McCain wants to freeze all funding to new projects. Obama wants to save the world and will have his hands full funding other more urgent matters. In any case we all have to keep our fingers crossed. But if there is a major economic halt for a few years then we will all have to keep food on the table and people basically employed while interesting science and especially large scale HEP will be put on the back burner until better times. But the europeans are not that better off. Lets all keep in mind that it is not only irrational but unethical to think that the LHC army of physicist, engineers, technicians, managers, administration personel are untouchable simply because they are after the God particle.

3. Luboš Motl - October 16, 2008

See a whole video of a bunny vs. snake fight. Amazing.

I don’t know which one is CERN and which one is Fermilab, though.😉

4. changcho - October 16, 2008

Well, the Tevatron has a few-months window of opportunity before LHC starts again.
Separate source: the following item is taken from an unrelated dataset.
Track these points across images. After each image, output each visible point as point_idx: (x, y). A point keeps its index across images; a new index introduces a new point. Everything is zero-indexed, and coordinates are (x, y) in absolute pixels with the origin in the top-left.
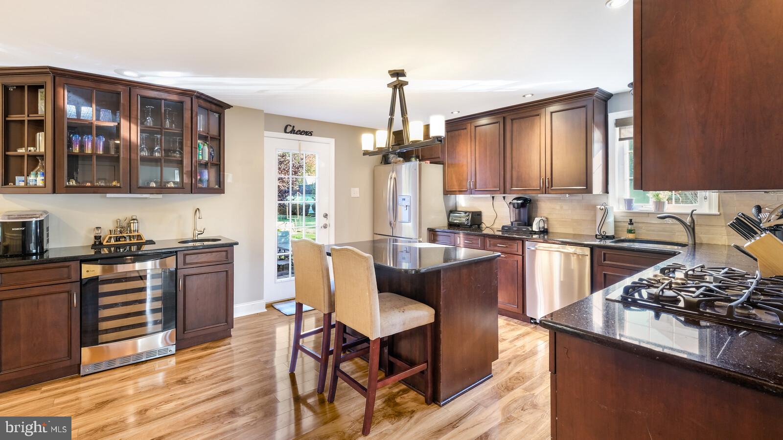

Let’s see what it can do!

5. DB - October 16, 2008

goffredo,

I agree wholeheartedly with your assessment. When big science gets too big, that in itself is an argument for pursuing new paths. By US exiting frontier HEP research I meant in the context of terrestrial facilities on US soil. I agree that the US is ideally placed to pursue non-terrestrial HEP research. And frankly, the most interesting results in recent years have come from the terrestrial neutrino observatories of Sudbury and Kamiokande, pace CDF and the Tevatron. And the new Antartic muon observatory, ICECUBE, a collaboration led by the US holds considerable promise.

In any event, the recent award of three Nobel prizes to physicists of Japanese ethnicity has led the Japanese government to declare its intention to build the ILC on its soil. I’m sceptical, but you never know.

6. goffredo - October 17, 2008

Great
Japan is a great place. If I were younger I would go with my family.